DETROIT--BMW AG is asking automakers to work together to make vehicle electronics more innovative.
The automaker is developing an open-source platform for vehicle electronics to allow providers of information and entertainment services to develop plug-and-play applications.
BMW is asking other automakers to join in its effort and abandon the practice of using proprietary software for platform development.
It made its pitch during a panel discussion on auto electronics here last week.
Of the five panelists at Convergence 2008, a conference on automotive electronics, only BMW's engineer said his company would have an open-source platform in a vehicle of 200,000 or more units in five to seven years.
The open-source Linux system was created by BMW, Wind River Systems, and Intel for the in-vehicle infotainment market.
Open for speed
"We were convinced we had to develop an open platform that would allow for open software since the speed in the infotainment and entertainment industry requires us to be on a much faster track," said Gunter Reichart, BMW vice president of driver assistance, body electronics, and electrical networks. "We invite other OEMs to join with us, to exchange with us. We are open to exchange with others."
An open-source platform fosters innovation by allowing software suppliers and Linux users to share ideas, fix problems, and contribute code. The result is a platform that offers plug-and-play compatibility for infotainment products from any supplier.
GM is considering whether to go the open-source route.
"This is a decision we will make in the next 6 to 12 months," said Chris Thibodeau, GM's director of global technology engineering for electrical/electronics products. "It's a great opportunity for us. I think this can really advance a lot of software development and bring a lot of innovation to the vehicle. So, personally, I'm on board.
"As a company, there are many things to study here, how we will invest and support this strategy."
Chrysler's Andreas Schell, vice president of electrical/electronics engineering core, agreed that the open-source plan needs to be pursued.

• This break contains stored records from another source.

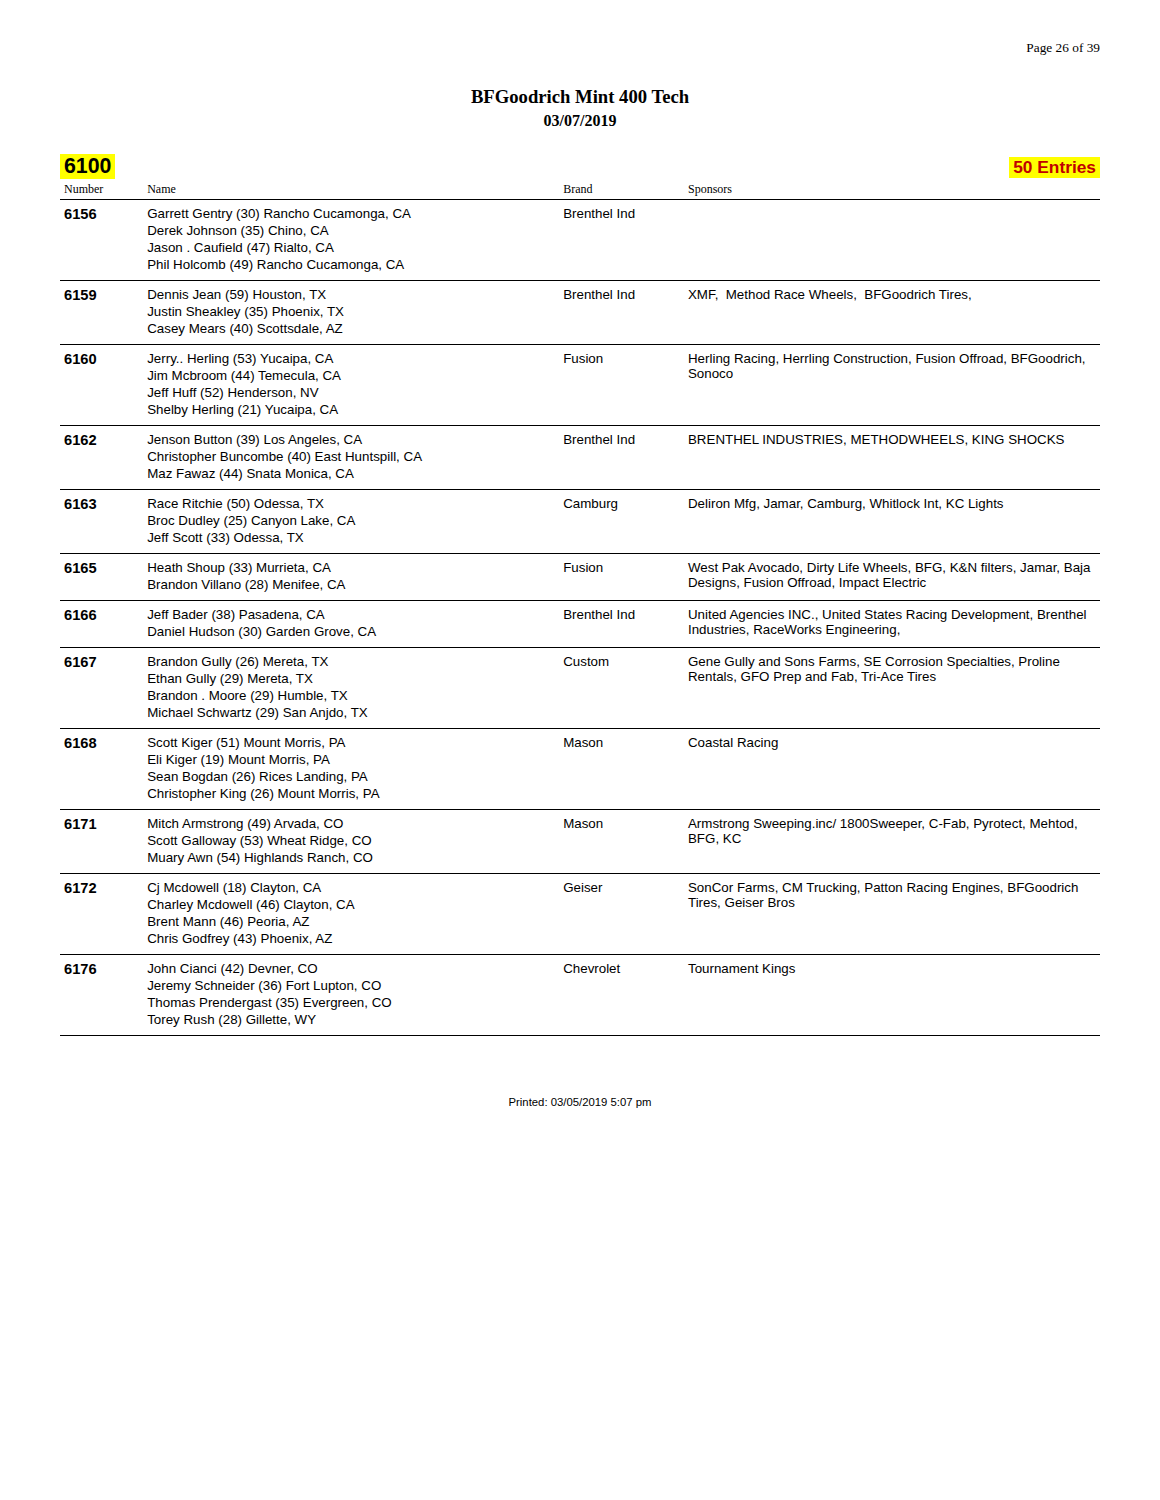Page 26 of 39
BFGoodrich Mint 400 Tech
03/07/2019
6100 50 Entries
| Number | Name | Brand | Sponsors |
| --- | --- | --- | --- |
| 6156 | Garrett Gentry (30) Rancho Cucamonga, CA Derek Johnson (35) Chino, CA Jason . Caufield (47) Rialto, CA Phil Holcomb (49) Rancho Cucamonga, CA | Brenthel Ind | |
| 6159 | Dennis Jean (59) Houston, TX Justin Sheakley (35) Phoenix, TX Casey Mears (40) Scottsdale, AZ | Brenthel Ind | XMF, Method Race Wheels, BFGoodrich Tires, |
| 6160 | Jerry.. Herling (53) Yucaipa, CA Jim Mcbroom (44) Temecula, CA Jeff Huff (52) Henderson, NV Shelby Herling (21) Yucaipa, CA | Fusion | Herling Racing, Herrling Construction, Fusion Offroad, BFGoodrich, Sonoco |
| 6162 | Jenson Button (39) Los Angeles, CA Christopher Buncombe (40) East Huntspill, CA Maz Fawaz (44) Snata Monica, CA | Brenthel Ind | BRENTHEL INDUSTRIES, METHODWHEELS, KING SHOCKS |
| 6163 | Race Ritchie (50) Odessa, TX Broc Dudley (25) Canyon Lake, CA Jeff Scott (33) Odessa, TX | Camburg | Deliron Mfg, Jamar, Camburg, Whitlock Int, KC Lights |
| 6165 | Heath Shoup (33) Murrieta, CA Brandon Villano (28) Menifee, CA | Fusion | West Pak Avocado, Dirty Life Wheels, BFG, K&N filters, Jamar, Baja Designs, Fusion Offroad, Impact Electric |
| 6166 | Jeff Bader (38) Pasadena, CA Daniel Hudson (30) Garden Grove, CA | Brenthel Ind | United Agencies INC., United States Racing Development, Brenthel Industries, RaceWorks Engineering, |
| 6167 | Brandon Gully (26) Mereta, TX Ethan Gully (29) Mereta, TX Brandon . Moore (29) Humble, TX Michael Schwartz (29) San Anjdo, TX | Custom | Gene Gully and Sons Farms, SE Corrosion Specialties, Proline Rentals, GFO Prep and Fab, Tri-Ace Tires |
| 6168 | Scott Kiger (51) Mount Morris, PA Eli Kiger (19) Mount Morris, PA Sean Bogdan (26) Rices Landing, PA Christopher King (26) Mount Morris, PA | Mason | Coastal Racing |
| 6171 | Mitch Armstrong (49) Arvada, CO Scott Galloway (53) Wheat Ridge, CO Muary Awn (54) Highlands Ranch, CO | Mason | Armstrong Sweeping.inc/ 1800Sweeper, C-Fab, Pyrotect, Mehtod, BFG, KC |
| 6172 | Cj Mcdowell (18) Clayton, CA Charley Mcdowell (46) Clayton, CA Brent Mann (46) Peoria, AZ Chris Godfrey (43) Phoenix, AZ | Geiser | SonCor Farms, CM Trucking, Patton Racing Engines, BFGoodrich Tires, Geiser Bros |
| 6176 | John Cianci (42) Devner, CO Jeremy Schneider (36) Fort Lupton, CO Thomas Prendergast (35) Evergreen, CO Torey Rush (28) Gillette, WY | Chevrolet | Tournament Kings |
Printed: 03/05/2019 5:07 pm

"Open-source has to be a standard application of some sort, like a software development kit that you then offer to partners," Schell said.
BMW's Reichart said software companies outside the automotive industry can provide the automaker with applications that then can be branded by BMW. "It's one idea," he said. "We have not yet set up a fixed concept. We are open to suggestions. It will take some time to develop."
Jim Buczkowski said Ford, through its partnership with Microsoft Corp. that produced the Sync system, already has 280,000 vehicles on the road with an open system.
Buczkowski, Ford's director of global electrical and electronics systems engineering, said he is not as familiar with what BMW is doing.
"But if the principle is to create an environment out there where a lot of developers, a lot of folks have the capability to develop applications, I think we are talking the same thing, whether it's Linux or Windows-based," he said.
But other automotive electronics experts have said Sync is not a fully open system.
Honda also uses a Windows system, said Toyohei Nakajima, senior chief engineer at Honda R&D. But to allow outside developers to provide plug-and-play software, automakers must make certain that a proper firewall is in place to prevent access to other systems in the vehicle.